══ Passage given ══

Toby Zinman's night job since 2006 is theater critic for the Inquirer where she reviews New York and London as well as Philadelphia. Her day job: Prize-winning prof at UArts, author of five books about modern and contemporary drama, and doer of scholarly deeds (winner of five NEH grants, Fulbright lecturer at Tel Aviv University, visiting professor in China). She was recently named by American Theatre magazine "one of the twelve most influential critics in America."

Wendy Rosenfield has written freelance features and theater reviews for The Inquirer since 2006. She was theater critic for the Philadelphia Weekly from 1995 to 2001, after which she enjoyed a five-year baby-raising sabbatical. She serves on the board of the American Theatre Critics Association, was a participant in the Bennington Writer's Workshop, a 2008 NEA/USC Fellow in Theater and Musical Theater, and twice was guest critic for the Kennedy Center American College Theater Festival's Region II National Critics Institute. She received her B.A. from Bennington College and her M.L.A. from the University of Pennsylvania. She also is a fiction writer, was proofreader to a swami, publications editor for the Women's International League for Peace and Freedom, and spends all her free time working out and driving people places. Follow her on Twitter @WendyRosenfield.

Jim Rutter has reviewed theater for The Inquirer since September, 2011. Since 2006, he covered dance, theater and opera for the Broad Street Review, and has also written for many suburban newspapers, including The Main Line Times. In 2009, the National Endowment for the Arts awarded him a Fellowship in Arts Journalism. Thames & Hudson released his updated and revised version of Ballet and Modern Dance in June, 2012. From 1998 to 2005, he taught philosophy and logic at Drexel, and then Widener University. He also coaches Olympic Weightlifting for Liberty Barbell, and has competed at the national level in that sport since 2001.

═══
══ Raw records ══

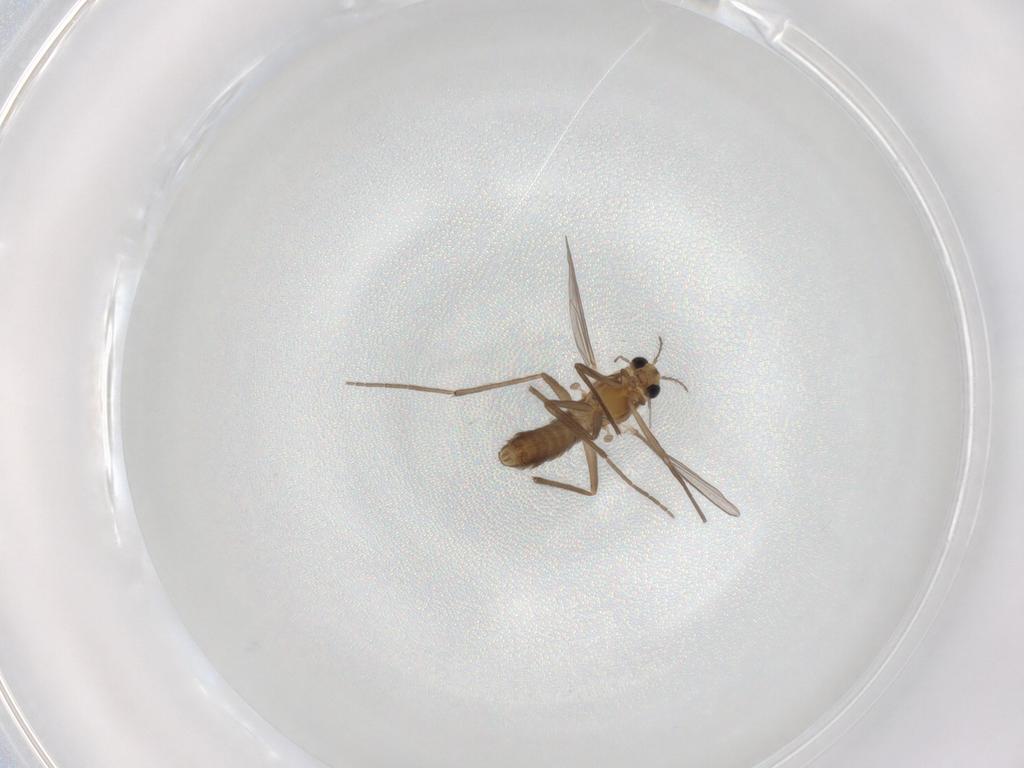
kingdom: Animalia
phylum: Arthropoda
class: Insecta
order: Diptera
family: Chironomidae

═══

• [Tasks to perform]
1: Using the critic profiles, say whether each statement agrees with them. Answer yes or no and quote the deciding words. (a) Wendy Rosenfield was theater critic for the Philadelphia Weekly from 1995 to 2001. (b) Jim Rutter has reviewed theater for The Inquirer since 2006. (c) Toby Zinman has written six books about modern and contemporary drama.
2: Please copy the critic profiles from "Wendy Rosenfield has" up to and including "on Twitter @WendyRosenfield.".

• [Answers to the tasks]
1:
(a) Yes: "She was theater critic for the Philadelphia Weekly from 1995 to 2001"
(b) No: "Jim Rutter has reviewed theater for The Inquirer since September, 2011."
(c) No: "author of five books about modern and contemporary drama"

2:
Wendy Rosenfield has written freelance features and theater reviews for The Inquirer since 2006. She was theater critic for the Philadelphia Weekly from 1995 to 2001, after which she enjoyed a five-year baby-raising sabbatical. She serves on the board of the American Theatre Critics Association, was a participant in the Bennington Writer's Workshop, a 2008 NEA/USC Fellow in Theater and Musical Theater, and twice was guest critic for the Kennedy Center American College Theater Festival's Region II National Critics Institute. She received her B.A. from Bennington College and her M.L.A. from the University of Pennsylvania. She also is a fiction writer, was proofreader to a swami, publications editor for the Women's International League for Peace and Freedom, and spends all her free time working out and driving people places. Follow her on Twitter @WendyRosenfield.